+++ Trecho selecionado
Vou fazer 40 anos daqui dois meses e comecei a tocar eu tinha nove anos, meu primeiro contato com o violão. Comecei a fazer aula de violão com dez anos. Esse contato com o violão sempre foi muito intenso, com a música, não só com o violão. Mas o violão foi a minha porta de entrada. Desde que eu comecei a tocar muito pequenininha eu nunca mais larguei, andava comigo aonde eu ia. Quando tive minha primeira banda, com 17, 18 anos, já encarava isso de uma forma muito séria, mesmo que isso não virasse renda ainda e existisse no horizonte outras possibilidades de carreira. Já era uma lida muito profissional, tinha uma rotina de ensaios, um cuidado com tudo que envolvia uma banda existir e tratava isso de uma forma muito séria. Pouco tempo depois, me juntei aos amigos Thiago Corrêa, Leonardo Marques, para fazer o Transmissor, que foi a primeira banda da qual eu fiz parte e foi muito importante na minha trajetória. A carreira solo veio desse momento. A proposta dessa banda era que a gente gravasse composições de todos os integrantes, era um coletivo. A partir desse momento, comecei a ter mais volume de composições e naturalmente, como eram muitos compositores na banda, sobravam composições de todo mundo. Paralelamente todos nós fomos desenvolvendo nossas carreiras.
++++++
+++ Material de estudo
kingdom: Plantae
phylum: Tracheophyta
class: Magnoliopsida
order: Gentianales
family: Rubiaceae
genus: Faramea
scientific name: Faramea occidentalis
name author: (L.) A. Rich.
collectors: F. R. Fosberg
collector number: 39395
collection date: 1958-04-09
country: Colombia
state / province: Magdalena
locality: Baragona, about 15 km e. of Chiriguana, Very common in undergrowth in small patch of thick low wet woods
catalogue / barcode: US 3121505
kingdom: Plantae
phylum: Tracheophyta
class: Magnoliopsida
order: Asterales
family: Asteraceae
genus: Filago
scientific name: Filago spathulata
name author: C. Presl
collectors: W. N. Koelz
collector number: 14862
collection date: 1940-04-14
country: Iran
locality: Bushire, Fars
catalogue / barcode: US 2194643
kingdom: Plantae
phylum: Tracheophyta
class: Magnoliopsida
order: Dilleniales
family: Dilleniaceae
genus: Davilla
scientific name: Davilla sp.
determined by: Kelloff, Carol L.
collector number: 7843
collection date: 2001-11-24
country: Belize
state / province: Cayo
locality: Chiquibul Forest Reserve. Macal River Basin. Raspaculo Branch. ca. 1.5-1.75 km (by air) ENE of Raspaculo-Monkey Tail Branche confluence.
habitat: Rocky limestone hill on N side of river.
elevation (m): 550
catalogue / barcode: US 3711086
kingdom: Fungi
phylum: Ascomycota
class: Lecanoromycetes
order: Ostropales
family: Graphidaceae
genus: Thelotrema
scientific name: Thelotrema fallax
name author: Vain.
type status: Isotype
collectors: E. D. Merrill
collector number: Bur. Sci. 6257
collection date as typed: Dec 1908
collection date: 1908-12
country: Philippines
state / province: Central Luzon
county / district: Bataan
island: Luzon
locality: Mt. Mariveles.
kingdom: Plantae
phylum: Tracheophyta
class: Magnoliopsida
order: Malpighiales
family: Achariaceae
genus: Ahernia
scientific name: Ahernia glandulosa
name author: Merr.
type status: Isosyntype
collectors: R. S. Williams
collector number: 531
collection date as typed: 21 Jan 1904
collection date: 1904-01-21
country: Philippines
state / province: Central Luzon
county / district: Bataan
++++++
▸ **Lista de tarefas**:
a: Diga se cada afirmação abaixo está de acordo com o trecho sobre a carreira musical. Responda sim ou não e copie as palavras do trecho que decidem: (i) A pessoa que fala começou a fazer aula de violão aos nove anos. (ii) A proposta do Transmissor era gravar composições de todos os integrantes. (iii) Na época da primeira banda, a música já dava renda.
b: Escreva a continuação do trecho sobre a carreira musical a partir da última frase dele.
O material vem de uma fonte diferente da do trecho.

▸ **Respostas numeradas**:
a:
(i) Não: "Comecei a fazer aula de violão com dez anos."
(ii) Sim: "A proposta dessa banda era que a gente gravasse composições de todos os integrantes"
(iii) Não: "mesmo que isso não virasse renda ainda"

b:
As pessoas que não veem esse outro lado, podem pensar que é só glamour, mas o artista especialmente no Brasil, tem que lutar muito para sobreviver, né?
Tenho uma trajetória que é muito sólida, da qual eu me orgulho muito e já fiz muitas coisas. Mas se não fossem os meus outros trabalhos, acho que não teria conseguido fazer nem a metade do que fiz como artista. Porque muitas vezes, e até hoje na realidade, tenho que investir grana o tempo inteiro, para viabilizar os discos, a existência da minha carreira, dependo dos meus outros trabalhos. Mesmo que a minha carreira artística seja o meu trabalho principal, ao qual eu me dedico mais e é onde eu gostaria de poder trabalhar só tocando, compondo e gravando, ainda é uma realidade, mesmo com 20 anos de carreira, que não é possível, sabe? Então é isso, para mim é uma responsabilidade já tem muito tempo.
O sentimento de solidão, de contemplação do tempo aparecem bastante no Pacífica Pedra Branca. Como esses sentimentos te ajudam a seguir e entender quem você é?
A música ou a expressão artística de cada artista é a forma que a gente encontra de refletir sobre todas as coisas e fazer uma autorreflexão, processo de cura, está tudo aí, misturado no fazer artístico. Acho que pegar as coisas que são mais sensíveis para cada um de nós e tentar transformar isso em arte, expressar isso no nosso fazer artístico é um presente. Acho que pelo menos para mim, é.
Você precisa estar bem-resolvida com o sentimento para cantar sobre coisas tão suas?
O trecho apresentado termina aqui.